All of the data is to be copied word for word.

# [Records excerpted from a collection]
=== Begin Enclosure ===

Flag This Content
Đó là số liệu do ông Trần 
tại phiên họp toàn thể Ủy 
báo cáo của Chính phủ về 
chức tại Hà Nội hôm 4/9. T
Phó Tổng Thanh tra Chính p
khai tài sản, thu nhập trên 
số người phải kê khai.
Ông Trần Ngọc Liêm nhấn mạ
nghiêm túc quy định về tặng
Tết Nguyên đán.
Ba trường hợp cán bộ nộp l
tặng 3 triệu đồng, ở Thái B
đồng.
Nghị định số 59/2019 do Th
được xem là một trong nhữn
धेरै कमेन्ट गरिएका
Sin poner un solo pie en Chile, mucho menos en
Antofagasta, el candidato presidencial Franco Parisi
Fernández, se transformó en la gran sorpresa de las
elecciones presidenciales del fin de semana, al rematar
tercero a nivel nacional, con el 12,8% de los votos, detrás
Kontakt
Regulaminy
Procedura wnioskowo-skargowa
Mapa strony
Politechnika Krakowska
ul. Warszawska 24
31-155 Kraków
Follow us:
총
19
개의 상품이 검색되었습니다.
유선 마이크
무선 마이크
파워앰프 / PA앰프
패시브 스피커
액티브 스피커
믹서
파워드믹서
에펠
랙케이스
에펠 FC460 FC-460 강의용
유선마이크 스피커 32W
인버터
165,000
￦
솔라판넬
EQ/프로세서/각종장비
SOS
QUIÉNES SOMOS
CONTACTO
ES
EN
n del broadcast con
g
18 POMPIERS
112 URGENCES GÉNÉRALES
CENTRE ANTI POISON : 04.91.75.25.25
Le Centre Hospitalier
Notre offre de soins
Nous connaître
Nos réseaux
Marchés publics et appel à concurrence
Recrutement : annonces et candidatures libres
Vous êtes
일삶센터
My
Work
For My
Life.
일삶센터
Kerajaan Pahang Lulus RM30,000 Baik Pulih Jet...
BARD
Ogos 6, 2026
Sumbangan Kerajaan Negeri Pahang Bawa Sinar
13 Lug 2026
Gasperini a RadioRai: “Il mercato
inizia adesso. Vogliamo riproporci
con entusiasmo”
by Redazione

=== End Enclosure ===

# [Result of the exercise]
Flag This Content
Đó là số liệu do ông Trần 
tại phiên họp toàn thể Ủy 
báo cáo của Chính phủ về 
chức tại Hà Nội hôm 4/9. T
Phó Tổng Thanh tra Chính p
khai tài sản, thu nhập trên 
số người phải kê khai.
Ông Trần Ngọc Liêm nhấn mạ
nghiêm túc quy định về tặng
Tết Nguyên đán.
Ba trường hợp cán bộ nộp l
tặng 3 triệu đồng, ở Thái B
đồng.
Nghị định số 59/2019 do Th
được xem là một trong nhữn
धेरै कमेन्ट गरिएका
Sin poner un solo pie en Chile, mucho menos en
Antofagasta, el candidato presidencial Franco Parisi
Fernández, se transformó en la gran sorpresa de las
elecciones presidenciales del fin de semana, al rematar
tercero a nivel nacional, con el 12,8% de los votos, detrás
Kontakt
Regulaminy
Procedura wnioskowo-skargowa
Mapa strony
Politechnika Krakowska
ul. Warszawska 24
31-155 Kraków
Follow us:
총
19
개의 상품이 검색되었습니다.
유선 마이크
무선 마이크
파워앰프 / PA앰프
패시브 스피커
액티브 스피커
믹서
파워드믹서
에펠
랙케이스
에펠 FC460 FC-460 강의용
유선마이크 스피커 32W
인버터
165,000
￦
솔라판넬
EQ/프로세서/각종장비
SOS
QUIÉNES SOMOS
CONTACTO
ES
EN
n del broadcast con
g
18 POMPIERS
112 URGENCES GÉNÉRALES
CENTRE ANTI POISON : 04.91.75.25.25
Le Centre Hospitalier
Notre offre de soins
Nous connaître
Nos réseaux
Marchés publics et appel à concurrence
Recrutement : annonces et candidatures libres
Vous êtes
일삶센터
My
Work
For My
Life.
일삶센터
Kerajaan Pahang Lulus RM30,000 Baik Pulih Jet...
BARD
Ogos 6, 2026
Sumbangan Kerajaan Negeri Pahang Bawa Sinar
13 Lug 2026
Gasperini a RadioRai: “Il mercato
inizia adesso. Vogliamo riproporci
con entusiasmo”
by Redazione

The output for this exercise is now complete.